Moderna on Thursday became the first Covid-19 vaccine manufacturer to ask the Food and Drug Administration (FDA) to approve its jab for children under 6, less than six months after the agency delayed approval for adolescents as young as 12-years-old over the risk of dangerous heart inflammation in younger patients.
The development comes after the company announced positive results in late March for a phase 2/3 study for children aged 6 months to under 6 years - which found that the vaccine had "lower efficacy" against the Omicron strain.
"Using the Phase 3 COVE study COVID-19 definition, vaccine efficacy in children 6 months to 2 years was 43.7% and vaccine efficacy was 37.5% in the 2 to under 6 years age group."
And while the New York Times says that "Parents of the roughly 18 million youngest Americans" have been "waiting for months for pediatric doses," a CDC study revealed that throughout the entire pandemic up until January 31, 2022, there were just 2,562 children up the age of four years-old who were hospitalized with Covid-19, and just 16 deaths (2 of them from Omicron).
So Moderna wants approval for a jab with efficacy as low a 37.5%, for a demographic which has a 0.000142% hospitalization rate and generally mild (to no) symptoms without vaccination.
Moderna’s clinical trial data showed that the antibody response of the youngest children compared favorably with that of adults ages 18 to 25, meeting the trial’s primary criterion for success.

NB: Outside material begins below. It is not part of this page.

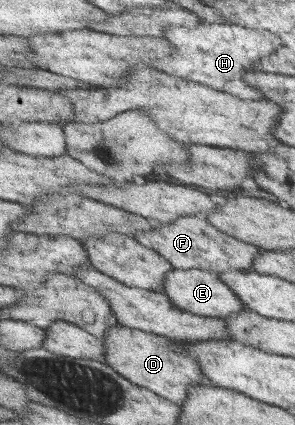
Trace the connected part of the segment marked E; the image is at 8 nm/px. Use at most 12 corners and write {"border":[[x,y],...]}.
{"border":[[174,268],[165,292],[182,310],[224,318],[246,309],[219,276]]}

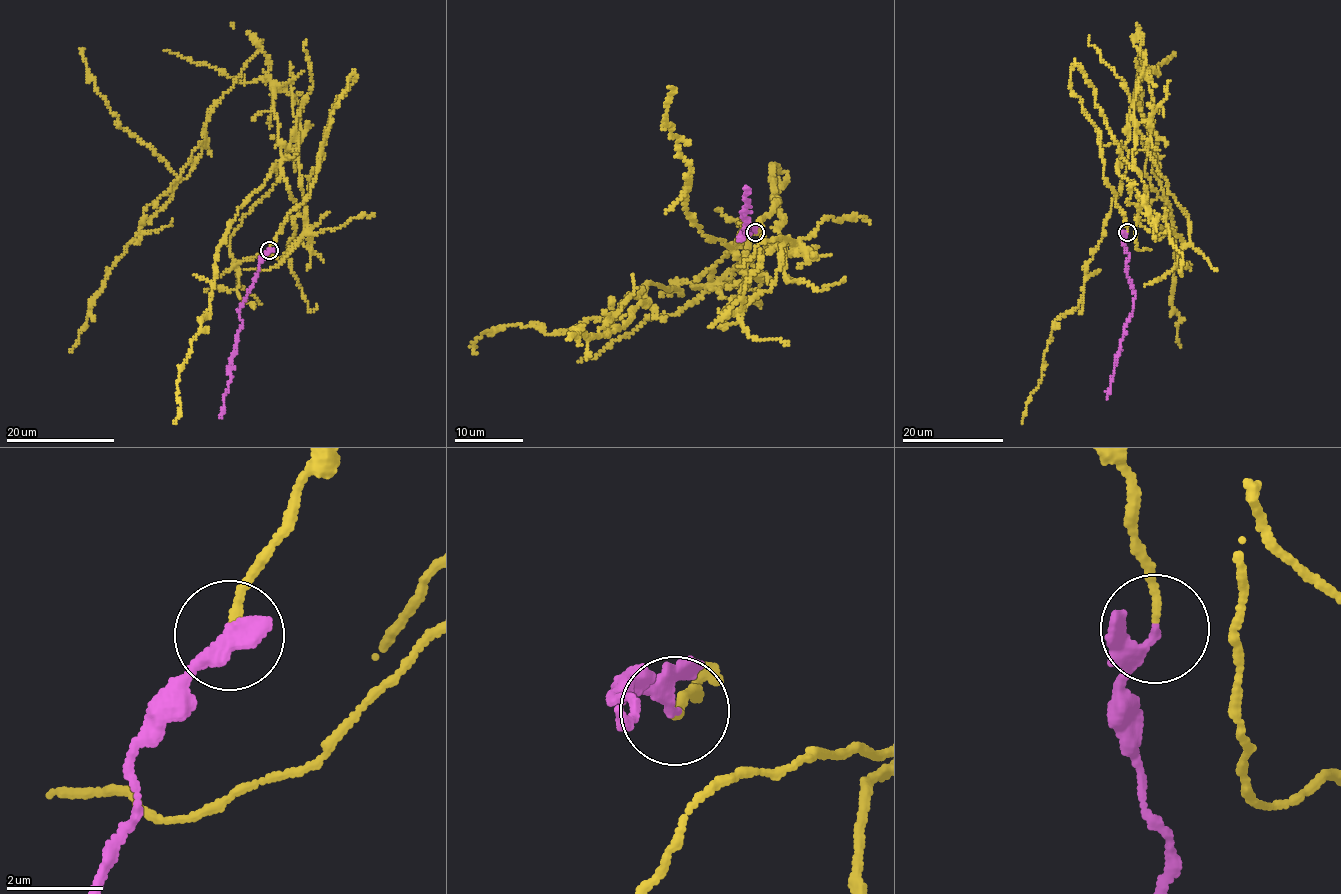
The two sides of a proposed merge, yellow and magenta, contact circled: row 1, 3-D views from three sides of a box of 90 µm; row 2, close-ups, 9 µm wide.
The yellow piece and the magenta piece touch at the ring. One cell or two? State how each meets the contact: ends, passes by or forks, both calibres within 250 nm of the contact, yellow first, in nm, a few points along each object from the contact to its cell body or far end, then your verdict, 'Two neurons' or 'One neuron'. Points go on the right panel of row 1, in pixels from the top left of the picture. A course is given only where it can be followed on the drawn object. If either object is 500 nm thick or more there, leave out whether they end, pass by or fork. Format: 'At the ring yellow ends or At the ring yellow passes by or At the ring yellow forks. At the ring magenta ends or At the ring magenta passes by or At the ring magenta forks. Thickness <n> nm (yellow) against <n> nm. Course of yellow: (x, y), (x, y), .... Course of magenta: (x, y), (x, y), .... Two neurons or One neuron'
At the ring yellow ends. At the ring magenta passes by. Thickness 150 nm (yellow) against 220 nm. Course of yellow: (1126, 232), (1069, 78), (1074, 62), (1142, 196), (1117, 163), (1138, 35), (1133, 101), (1170, 205), (1179, 346). Course of magenta: (1126, 232), (1123, 244), (1128, 259), (1126, 271), (1135, 294), (1106, 400). Two neurons

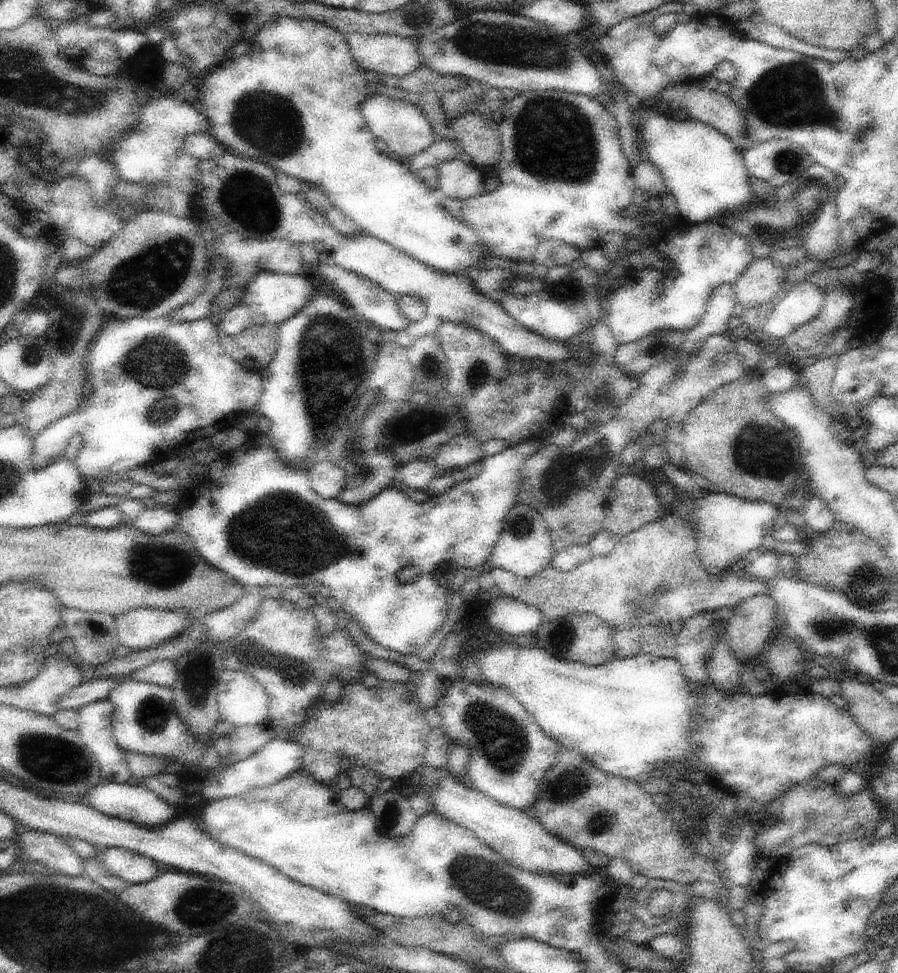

Although the trial was not big enough to measure vaccine effectiveness, Moderna said Thursday the vaccine appeared to be 51 percent effective against symptomatic infection among those younger than 2, and 37 percent effective among those 2 to 5. -NYT
Moderna's chief medical officer, Dr. Paul Burton, said that the Omicron variant accounted for 80% of cases in the study group, which explains the low efficacy rate.
For now, Moderna's vaccine has only been cleared for adults - and the company has also requested authorization of its Covid vaccine for those aged 6-11 and 12-17, which the company will submit data for in around two weeks.
The FDA's head of vaccine regulation, Dr. Peter Marks, hinted at a Tuesday Senate oversight hearing that the agency may consider Moderna's applications for all children as a whole.
Moderna and Pfizer-BioNTech have both been developing doses for the youngest children since last year. Moderna is proposing a two-dose regimen for children from 6 months to 5 years old, using one-fourth the strength of an adult dose. Pfizer and BioNTech are working on a three-dose regimen for those 6 months to 4 years old, at one-tenth the strength of the adult dose. Pfizer has not yet submitted a request for F.D.A. authorization, but is expected to do so soon. -NYT
Last week, White House adviser Dr. Anthony Fauci suggested that the agency wants to review data for Moderna and Pfizer simultaneously in order to directly compare the two.
Regulators aren't expected to act on Moderna's application before June, while federal officials will ask the agency's outside advisory panel of experts to review the data before authorizing any vaccine for the least vulnerable.